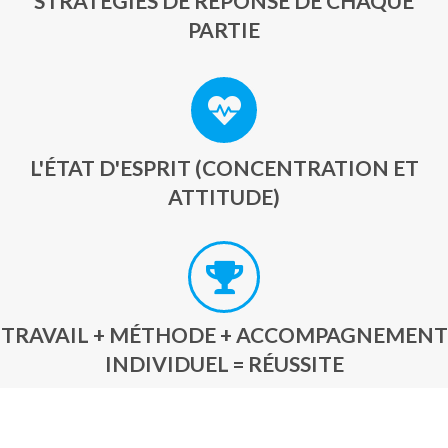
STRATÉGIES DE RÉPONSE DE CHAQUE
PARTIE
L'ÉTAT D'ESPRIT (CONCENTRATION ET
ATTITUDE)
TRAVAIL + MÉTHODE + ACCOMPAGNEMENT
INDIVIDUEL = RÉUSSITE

_____

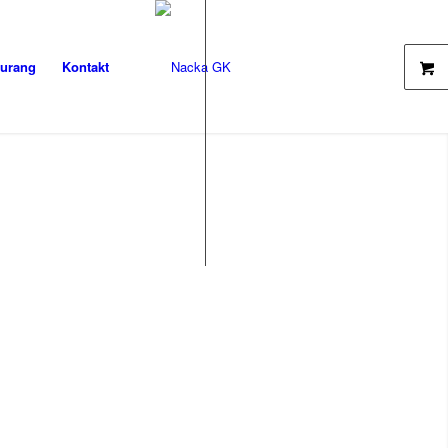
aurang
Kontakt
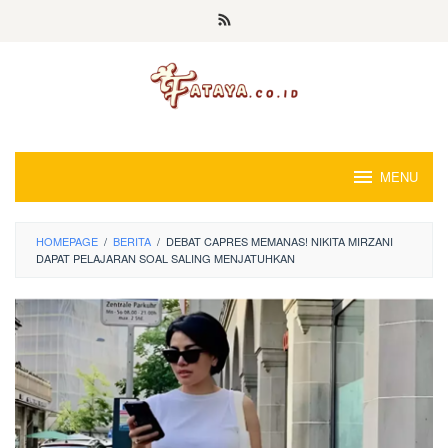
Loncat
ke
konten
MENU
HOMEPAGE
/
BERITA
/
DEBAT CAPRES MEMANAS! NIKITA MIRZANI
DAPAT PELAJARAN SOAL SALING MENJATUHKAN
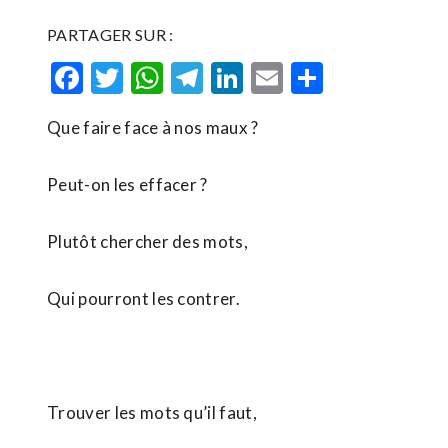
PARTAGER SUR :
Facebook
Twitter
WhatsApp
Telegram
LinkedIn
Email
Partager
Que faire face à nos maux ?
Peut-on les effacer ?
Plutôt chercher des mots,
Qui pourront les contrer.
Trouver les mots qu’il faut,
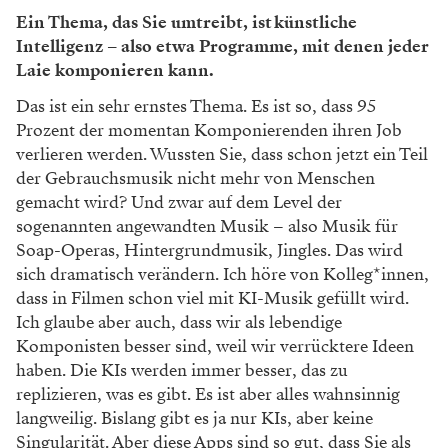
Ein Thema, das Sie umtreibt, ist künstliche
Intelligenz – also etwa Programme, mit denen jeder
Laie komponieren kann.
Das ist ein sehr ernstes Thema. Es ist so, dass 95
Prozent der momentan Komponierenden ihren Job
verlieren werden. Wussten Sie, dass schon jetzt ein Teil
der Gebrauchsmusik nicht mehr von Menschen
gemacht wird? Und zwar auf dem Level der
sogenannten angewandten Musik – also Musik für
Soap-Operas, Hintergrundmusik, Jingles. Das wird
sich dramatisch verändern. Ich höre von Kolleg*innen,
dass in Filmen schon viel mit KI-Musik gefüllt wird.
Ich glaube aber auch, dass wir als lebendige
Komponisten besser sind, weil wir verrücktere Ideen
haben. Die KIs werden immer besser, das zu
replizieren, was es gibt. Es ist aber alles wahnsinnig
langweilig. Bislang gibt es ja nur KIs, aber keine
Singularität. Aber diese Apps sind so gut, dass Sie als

_____

> [Activity] List every line of the material above that contains the word "werden", treating uppercase and lowercase letters as distinct.

> [Solution]
verlieren werden. Wussten Sie, dass schon jetzt ein Teil
haben. Die KIs werden immer besser, das zu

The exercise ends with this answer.